Wife barred from speaking ill of her estranged spouse

The Court of Appeal has issued orders barring a woman from ‘assassinating’ her estranged husband’s character.

The ruling emanates from a bitter dispute playing out in Kenyan courts between two South African citizens who lived together in Nairobi until 2015 when their marriage collapsed.

The landmark decision, which arose from what the judges described as a rather unusual case in which the husband seeks to use the coercive power of an injunction to stop his wife from defaming him, now opens the door for spouses to pursue each other for disparaging information passed on to third parties.

Albertus Lotter Sadie told the court that he was fired from his job as an accountant for Ecobank Transnational Inc. (Ecobank) after his estranged wife, Elsabel Vilhjoen Sadie, sent an email to two senior managers at the bank portraying him as not fit for the job.

“In July 2015 the wife addressed an email to two senior managers of the husband’s employer portraying the husband as ‘a thief, dishonest man, untrustworthy, violent and a mental case’, among other epithets, who should be deported from Kenya,” read part of the court papers.

Paul Amuga, Lotter’s lawyer, said that Vilhjoen had threatened to release further damning information to her husband’s bosses, relatives and their children.

Lotter moved to the High Court where he sought damages for libel as well as orders to stop Vilhjoen from further publicising defamatory information about him.

But Justice Joseph Sergon refused to grant him temporary orders restraining his wife on the basis that communication between spouses is privileged.

Aggrieved, Lotter moved to the Court of Appeal where justices Phillip Waki, Gatembu Kairu and Kathurima M’inoti agreed he needed the court’s protection against an aggrieved spouse determined to bring him down.

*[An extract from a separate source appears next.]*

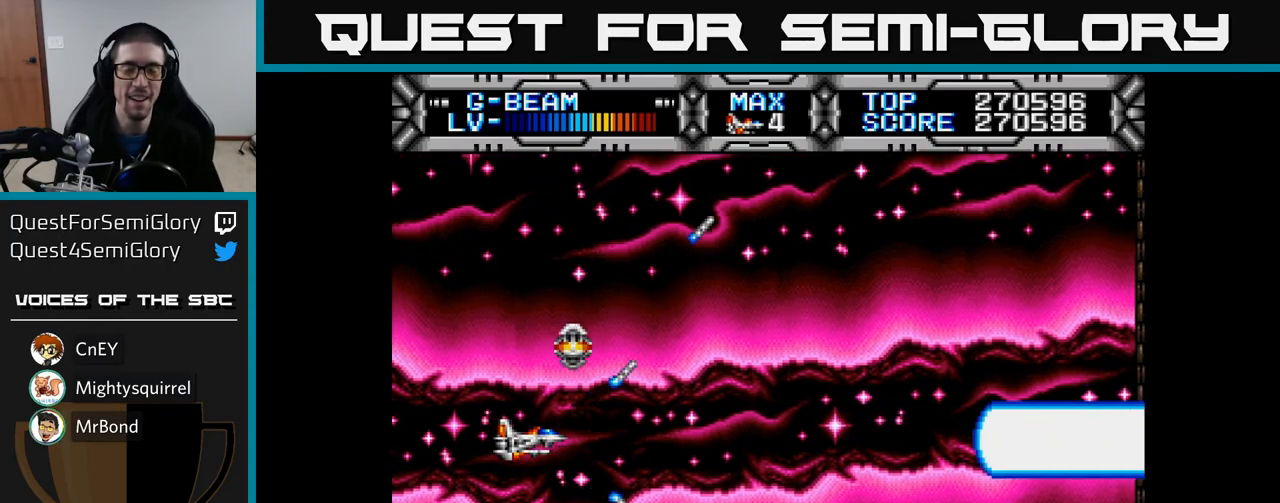
{"buttons": ["X"], "left_stick": "center", "right_stick": "center", "events": []}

“The case before us, as correctly submitted by the appellant’s counsel, is totally different. It has nothing to do with publication of defamatory material between spouses.

“Here, it is one spouse, the wife, who took it upon herself to destroy the character of her husband in the eyes of the employer and his workmates, and still threatened to do more. Whether in fact the words were true or not will be a matter for trial, but it cannot be argued that there was no publication,” ruled the court.

After firing off the damning emails to her husband’s employer, Vilhjoen flew back to South Africa. In August 2015, Lotter filed for divorce in the chief magistrate’s court in Nairobi. The divorce case is yet to be heard.

The Court of Appeal found that Vilhjoen had to be stopped from destroying her husband’s character by sending his colleagues disparaging information about him until the battle he lodged at the High Court is determined.

The High Court had denied Lotter temporary orders gagging his estranged partner on grounds that husbands and wives enjoy privilege in the event they decide to expose each other’s dirty linen to third parties.

Justice Sergon had ruled that a man and a woman are assumed to be one when they marry hence they cannot turn and sue each other for defamation if they have not divorced.

But the appellate judges ruled that the couple’s case was different, saying that the emails sent to Lotter’s workmates had nothing to do with defamatory materials between spouses.

“With respect, the learned judge misconstrued the authority cited before him and made an error in principle. We are thus entitled to interfere with his discretion,” they said.

The court also heard that Lotter equally wanted to part ways permanently with Vilhjoen but the lower court dismissed his plea on the account that it did not have powers to dissolve foreign marriages.

Lotter appealed before High Court judge Farah Amin and the case is awaiting judgement.

The appellate judges observed that since the divorce case had not been settled, Lotter and Vilhjoen were still a legally married couple.

While Lotter had claimed that his wife’s actions were actuated by malice and meant to cause him maximum damage, Vilhjoen denied the allegations. The law, she argued, shielded a spouse from defamation.

She argued that since the marriage had not been dissolved, she still enjoyed immunity from being sued in the event she uttered words that injured her husband’s reputation.

“Under common law, which is applicable in Kenya, a wife cannot be held liable to libel against her husband during coverture, and in the same vein, communication between spouses is privileged and protected by law,” she said.

What now remains is for the trial court to determine whether Vilhjoen’s words against Lotter were true or not, and whether she ought to pay damages to him for defamation.

“We do not interfere with the finding by the trial court that, on the face of it, the words were defamatory. Once a reputation is lost, it is virtually irreversible and therefore damages may not be a suitable remedy. We think in this case, it is just that the wife be restrained from publishing further defamatory information against the appellant until the main suit is heard and determined,” the judges ruled.

The court also slapped Vilhjoen with the costs of the appeal.